Available records Start Marker

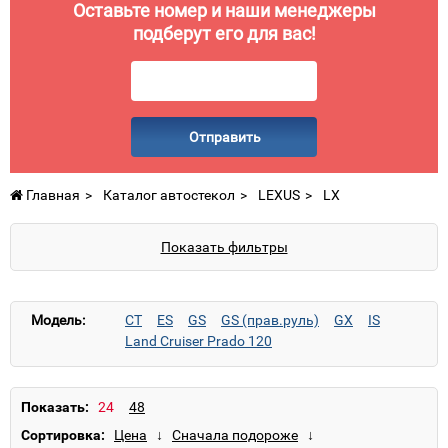
Оставьте номер и наши менеджеры
подберут его для вас!
Отправить
Главная
Каталог автостекол
LEXUS
LX
Показать фильтры
Модель:
CT
ES
GS
GS (прав.руль)
GX
IS
Land Cruiser Prado 120
Land Cruiser Prado 150
LS
LS (прав.руль)
LX
NX
RX
RX (прав.руль)
SC
Показать:
Сортировка:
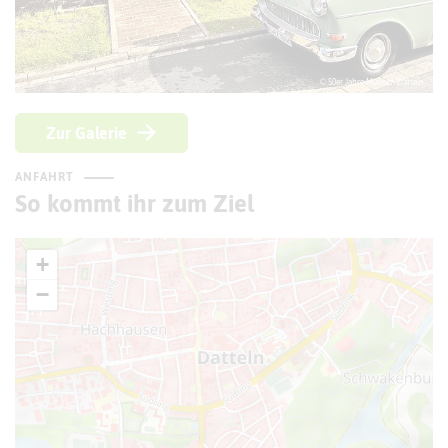
© 50er Jahre Museum Datteln
Zur Galerie
ANFAHRT
So kommt ihr zum Ziel
+
−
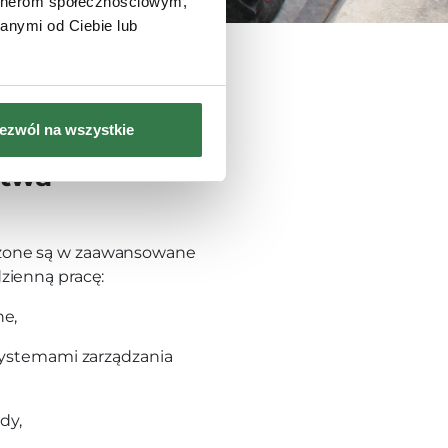
artnerom społecznościowym,
anymi od Ciebie lub
ezwól na wszystkie
rozwiązania w
ctwa
żone są w zaawansowane
zienną pracę:
ne,
 systemami zarządzania
dy,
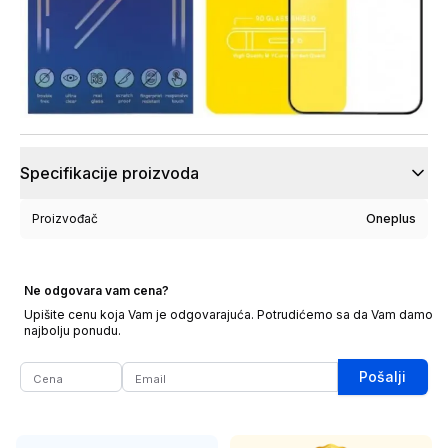
Specifikacije proizvoda
Proizvođač
Oneplus
Ne odgovara vam cena?
Upišite cenu koja Vam je odgovarajuća. Potrudićemo sa da Vam damo
najbolju ponudu.
Pošalji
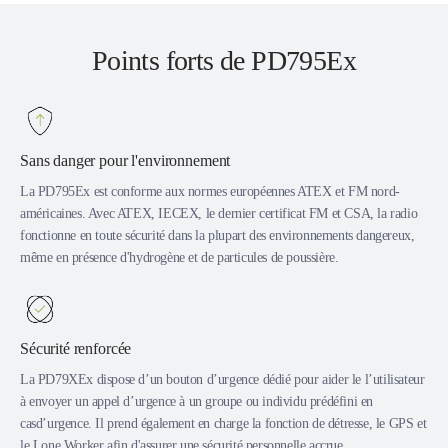
Points forts de PD795Ex
Sans danger pour l'environnement
La PD795Ex est conforme aux normes européennes ATEX et FM nord-
américaines. Avec ATEX, IECEX, le dernier certificat FM et CSA, la radio
fonctionne en toute sécurité dans la plupart des environnements dangereux,
même en présence d'hydrogène et de particules de poussière.
Sécurité renforcée
La PD79XEx dispose d’un bouton d’urgence dédié pour aider le l’utilisateur
à envoyer un appel d’urgence à un groupe ou individu prédéfini en
casd’urgence. Il prend également en charge la fonction de détresse, le GPS et
le Lone Worker afin d'assurer une sécurité personnelle accrue.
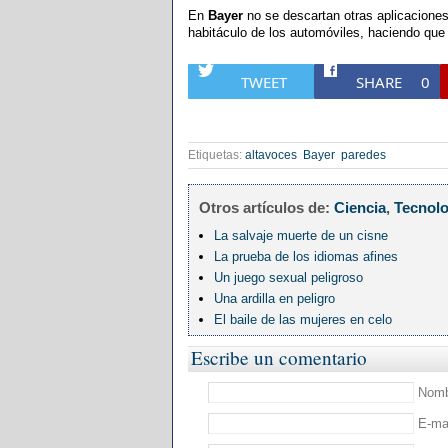
En
Bayer
no se descartan otras aplicaciones 
habitáculo de los automóviles, haciendo que 
TWEET
SHARE
0
Etiquetas:
altavoces
Bayer
paredes
Otros artículos de:
Ciencia
,
Tecnolo
La salvaje muerte de un cisne
La prueba de los idiomas afines
Un juego sexual peligroso
Una ardilla en peligro
El baile de las mujeres en celo
Escribe un comentario
Nombr
E-mai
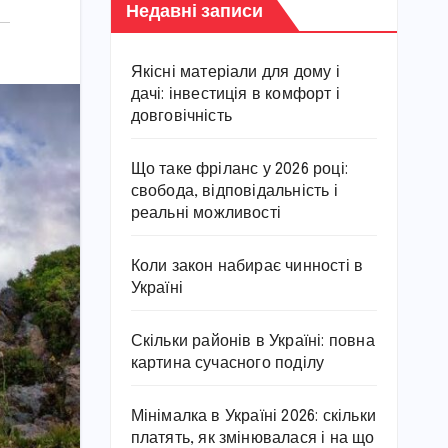
Недавні записи
Якісні матеріали для дому і
дачі: інвестиція в комфорт і
довговічність
Що таке фріланс у 2026 році:
свобода, відповідальність і
реальні можливості
Коли закон набирає чинності в
Україні
Скільки районів в Україні: повна
картина сучасного поділу
Мінімалка в Україні 2026: скільки
платять, як змінювалася і на що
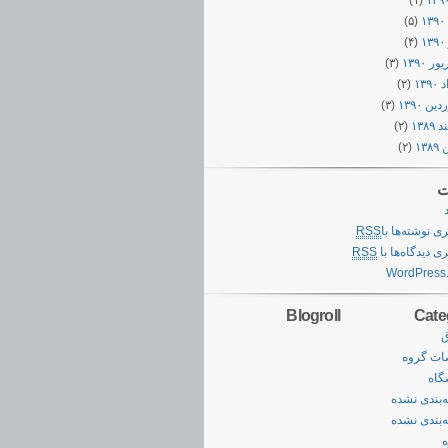
(۱)
۱
(۵)
۱
(۴)
 ۱۳۹۰
(۳)
۱۳۹
(۲)
ن ۱۳۹۰
(۳)
۱۳۸۹
(۲)
۱۳
(۲)
ت
ری نوشته‌ها با
RSS
ی دیدگاه‌ها با
RSS
WordPress
Blogroll
Cate
ق
ات گروه
گاه
‌بندی نشده
‌بندی نشده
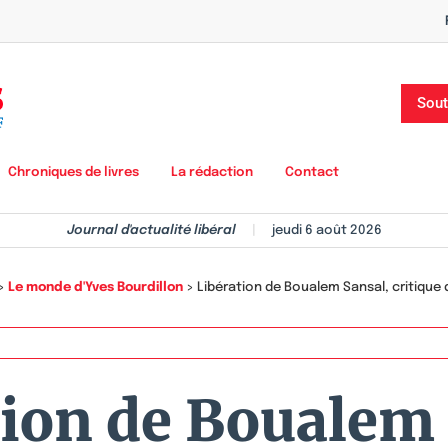
Sout
Chroniques de livres
La rédaction
Contact
Journal d'actualité libéral
|
jeudi 6 août 2026
>
Le monde d'Yves Bourdillon
>
Libération de Boualem Sansal, critique d
tion de Boualem 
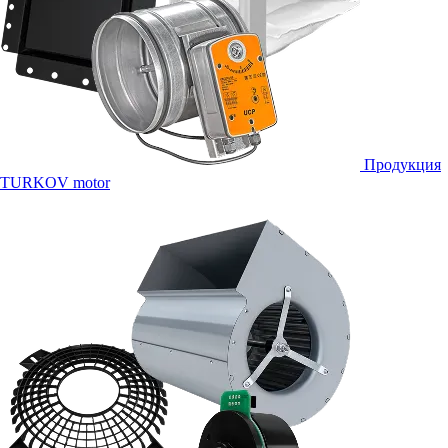
Продукция
TURKOV motor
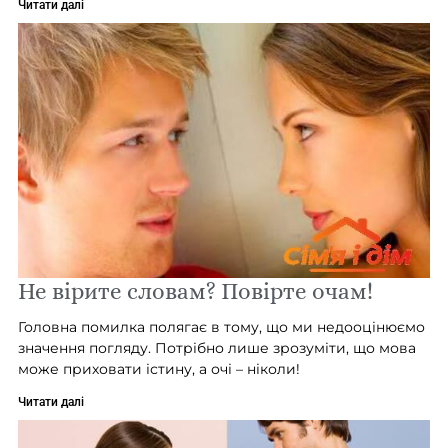
Читати далі
Не вірите словам? Повірте очам!
Головна помилка полягає в тому, що ми недооцінюємо
значення погляду. Потрібно лише зрозуміти, що мова
може приховати істину, а очі – ніколи!
Читати далі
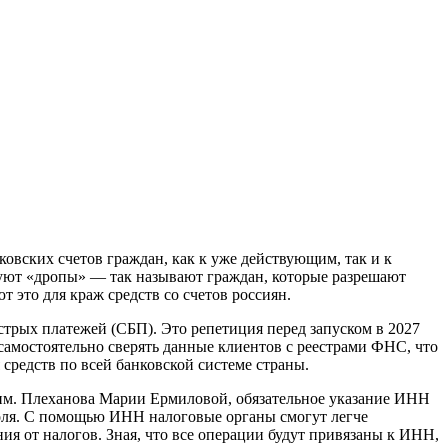
ковских счетов граждан, как к уже действующим, так и к
уют «дропы» — так называют граждан, которые разрешают
 это для краж средств со счетов россиян.
стрых платежей (СБП). Это репетиция перед запуском в 2027
амостоятельно сверять данные клиентов с реестрами ФНС, что
средств по всей банковской системе страны.
 им. Плеханова Марии Ермиловой, обязательное указание ИНН
роля. С помощью ИНН налоговые органы смогут легче
ия от налогов. Зная, что все операции будут привязаны к ИНН,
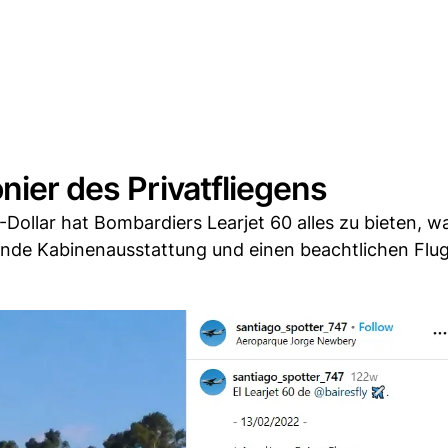
nier des Privatfliegens
-Dollar hat Bombardiers Learjet 60 alles zu bieten, 
nde Kabinenausstattung und einen beachtlichen Flug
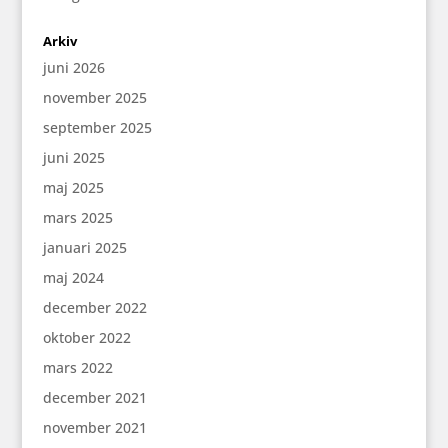
Arkiv
juni 2026
november 2025
september 2025
juni 2025
maj 2025
mars 2025
januari 2025
maj 2024
december 2022
oktober 2022
mars 2022
december 2021
november 2021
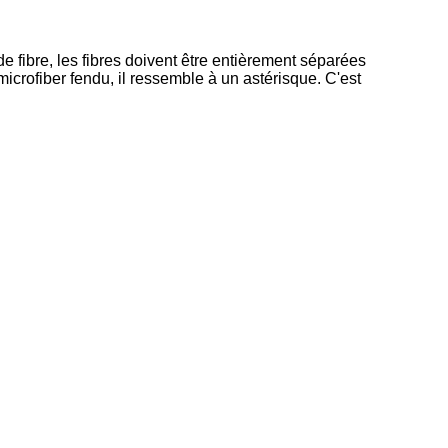
de fibre, les fibres doivent être entièrement séparées
icrofiber fendu, il ressemble à un astérisque. C'est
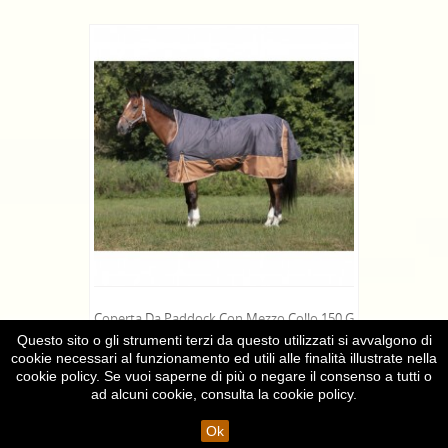
Coperta Da Paddock Con Mezzo Collo 150 G
Questo sito o gli strumenti terzi da questo utilizzati si avvalgono di
98,00 €
cookie necessari al funzionamento ed utili alle finalità illustrate nella
cookie policy. Se vuoi saperne di più o negare il consenso a tutti o
ad alcuni cookie, consulta la
cookie policy
.
Ok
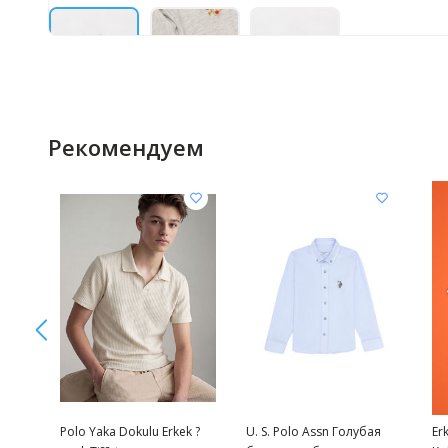
Рекомендуем
Polo Yaka Dokulu Erkek ?
U. S. Polo Assn Голубая
Er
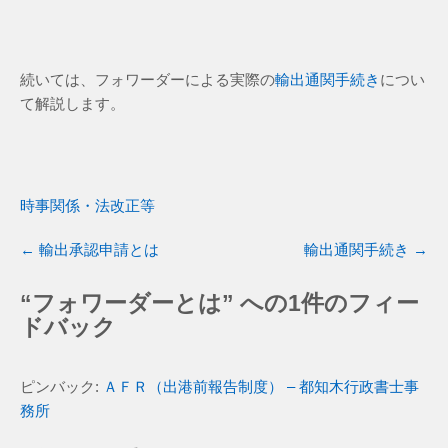
続いては、フォワーダーによる実際の
輸出通関手続き
につい
て解説します。
時事関係・法改正等
←
輸出承認申請とは
輸出通関手続き
→
“
フォワーダーとは
” への1件のフィー
ドバック
ピンバック:
ＡＦＲ（出港前報告制度） – 都知木行政書士事
務所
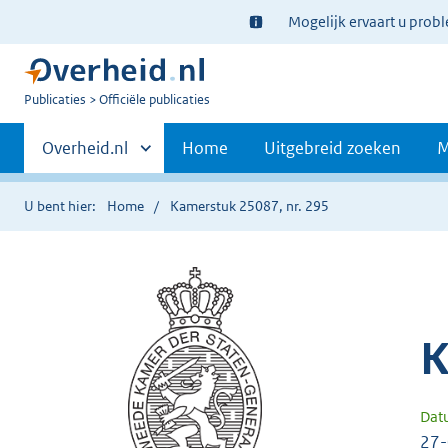
Ter
Mogelijk ervaart u prob
informatie:
U
Publicaties
Officiële publicaties
bent
Primaire
nu
Andere
Overheid.nl
Home
Uitgebreid zoeken
M
hier:
sites
navigatie
binnen
U bent hier:
Home
Kamerstuk 25087, nr. 295
K
Dat
27-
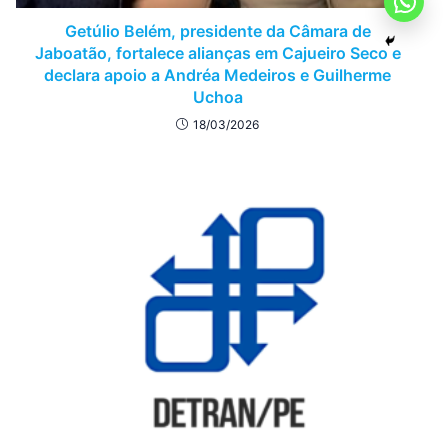
Getúlio Belém, presidente da Câmara de
Jaboatão, fortalece alianças em Cajueiro Seco e
declara apoio a Andréa Medeiros e Guilherme
Uchoa
18/03/2026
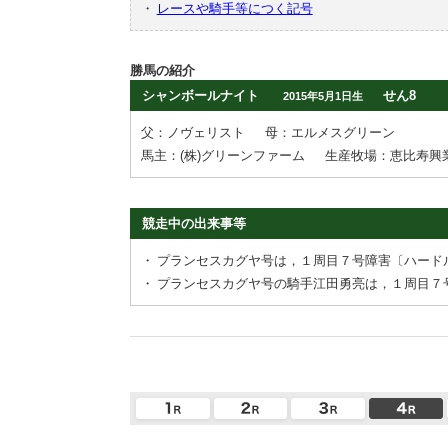
・
レースや騎手等につく記号
勝馬の紹介
シャンボールナイト
せん8
2015年5月1日生
父：ノヴェリスト
母：エルメスグリーン
馬主：(株)グリーンファーム
生産牧場：恵比寿興業
競走中の出来事等
・
プランセスカグヤ号は，１周目７号障害〔ハード
・
プランセスカグヤ号の騎手江田勇亮は，１周目７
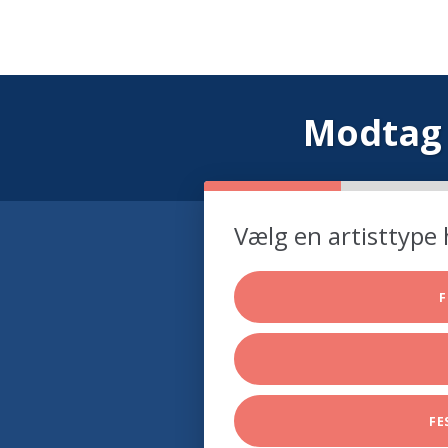
Modtag 
Vælg en artisttype 
F
FE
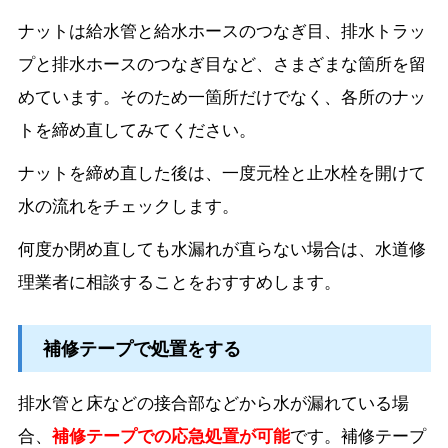
ナットは給水管と給水ホースのつなぎ目、排水トラッ
プと排水ホースのつなぎ目など、さまざまな箇所を留
めています。そのため一箇所だけでなく、各所のナッ
トを締め直してみてください。
ナットを締め直した後は、一度元栓と止水栓を開けて
水の流れをチェックします。
何度か閉め直しても水漏れが直らない場合は、水道修
理業者に相談することをおすすめします。
補修テープで処置をする
排水管と床などの接合部などから水が漏れている場
合、
補修テープでの応急処置が可能
です。補修テープ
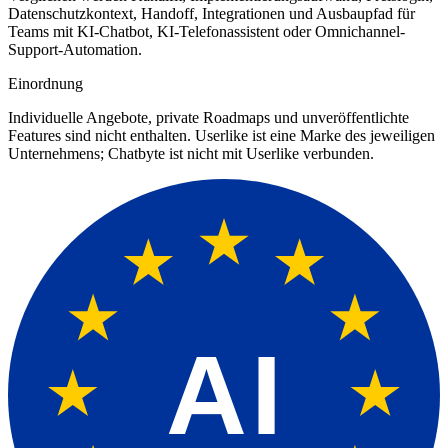
Datenschutzkontext, Handoff, Integrationen und Ausbaupfad für
Teams mit KI-Chatbot, KI-Telefonassistent oder Omnichannel-
Support-Automation.
Einordnung
Individuelle Angebote, private Roadmaps und unveröffentlichte
Features sind nicht enthalten.
Userlike
ist eine Marke des jeweiligen
Unternehmens; Chatbyte ist nicht mit
Userlike
verbunden.
AI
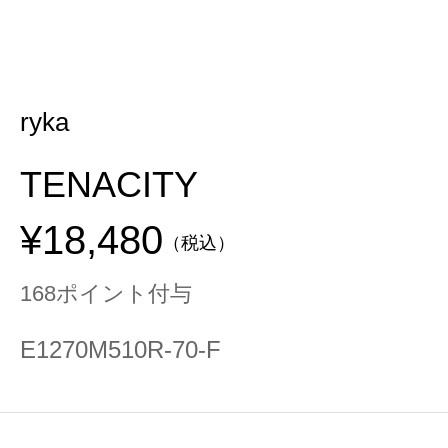
ryka
TENACITY
¥18,480
（税込）
168ポイント付与
E1270M510R-70-F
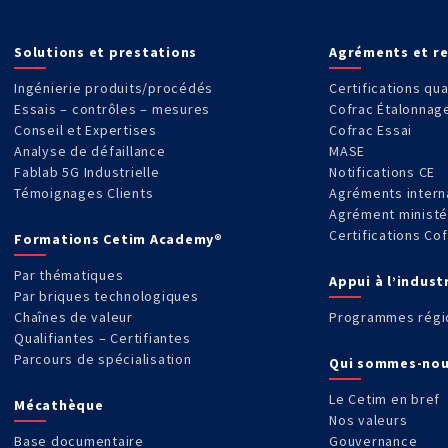
Solutions et prestations
Agréments et r
Ingénierie produits/procédés
Certifications qua
Essais – contrôles – mesures
Cofrac Étalonnag
Conseil et Expertises
Cofrac Essai
Analyse de défaillance
MASE
Fablab 5G Industrielle
Notifications CE
Témoignages Clients
Agréments intern
Agrément ministé
Certifications Co
Formations Cetim Academy®
Par thématiques
Appui à l’indust
Par briques technologiques
Chaînes de valeur
Programmes régi
Qualifiantes – Certifiantes
Parcours de spécialisation
Qui sommes-nou
Le Cetim en bref
Mécathèque
Nos valeurs
Base documentaire
Gouvernance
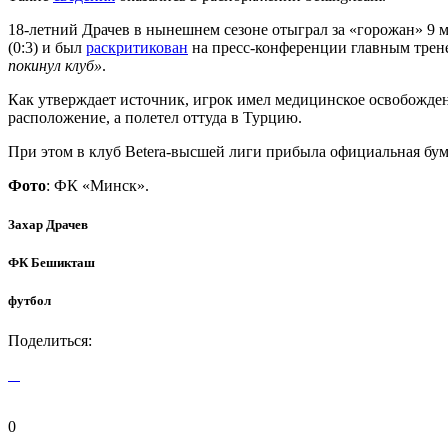
18-летний Драчев в нынешнем сезоне отыграл за «горожан» 9 
(0:3) и был
раскритикован
на пресс-конференции главным трен
покинул клуб»
.
Как утверждает источник, игрок имел медицинское освобождени
расположение, а полетел оттуда в Турцию.
При этом в клуб Betera-высшей лиги прибыла официальная бума
Фото
: ФК «Минск».
Захар Драчев
ФК Бешикташ
футбол
Поделиться:
0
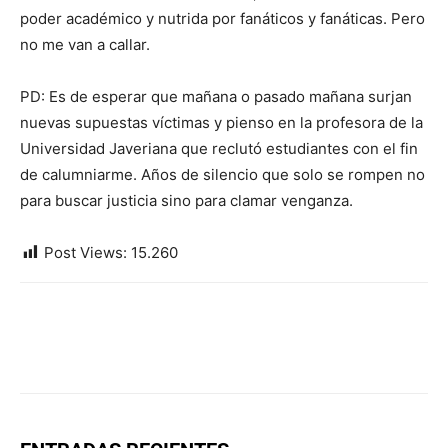
poder académico y nutrida por fanáticos y fanáticas. Pero
no me van a callar.
PD: Es de esperar que mañana o pasado mañana surjan
nuevas supuestas víctimas y pienso en la profesora de la
Universidad Javeriana que reclutó estudiantes con el fin
de calumniarme. Años de silencio que solo se rompen no
para buscar justicia sino para clamar venganza.
Post Views:
15.260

Available records End Marker

The task: What is needed is an exact copy of the lines above from the one with "La prueba de los idiomas afines" to the one with "Coperta Da Paddock Con Mezzo Collo 150 G", both ends kept, and nothing more; please leave the pictures out.

Answer box:
La prueba de los idiomas afines
Un juego sexual peligroso
Una ardilla en peligro
El baile de las mujeres en celo
Escribe un comentario
Nombr
E-mai
Недавні записи
Якісні матеріали для дому і
дачі: інвестиція в комфорт і
довговічність
Що таке фріланс у 2026 році:
свобода, відповідальність і
реальні можливості
Коли закон набирає чинності в
Україні
Скільки районів в Україні: повна
картина сучасного поділу
Мінімалка в Україні 2026: скільки
платять, як змінювалася і на що
(۱)
۱
(۵)
۱
(۴)
 ۱۳۹۰
(۳)
۱۳۹
(۲)
ن ۱۳۹۰
(۳)
۱۳۸۹
(۲)
۱۳
(۲)
ت
ری نوشته‌ها با
RSS
ی دیدگاه‌ها با
RSS
WordPress
Blogroll
Cate
ق
ات گروه
گاه
‌بندی نشده
‌بندی نشده
Sout
Chroniques de livres
La rédaction
Contact
Journal d'actualité libéral
|
jeudi 6 août 2026
>
Le monde d'Yves Bourdillon
>
Libération de Boualem Sansal, critique d
tion de Boualem 
Продукция
TURKOV motor
Читати далі
Не вірите словам? Повірте очам!
Головна помилка полягає в тому, що ми недооцінюємо
значення погляду. Потрібно лише зрозуміти, що мова
може приховати істину, а очі – ніколи!
Читати далі
ковских счетов граждан, как к уже действующим, так и к
уют «дропы» — так называют граждан, которые разрешают
 это для краж средств со счетов россиян.
стрых платежей (СБП). Это репетиция перед запуском в 2027
амостоятельно сверять данные клиентов с реестрами ФНС, что
средств по всей банковской системе страны.
 им. Плеханова Марии Ермиловой, обязательное указание ИНН
роля. С помощью ИНН налоговые органы смогут легче
ия от налогов. Зная, что все операции будут привязаны к ИНН,
nier des Privatfliegens
-Dollar hat Bombardiers Learjet 60 alles zu bieten, 
nde Kabinenausstattung und einen beachtlichen Flug
Arkiv
juni 2026
november 2025
september 2025
juni 2025
maj 2025
mars 2025
januari 2025
maj 2024
december 2022
oktober 2022
mars 2022
december 2021
november 2021
de fibre, les fibres doivent être entièrement séparées
icrofiber fendu, il ressemble à un astérisque. C'est
Coperta Da Paddock Con Mezzo Collo 150 G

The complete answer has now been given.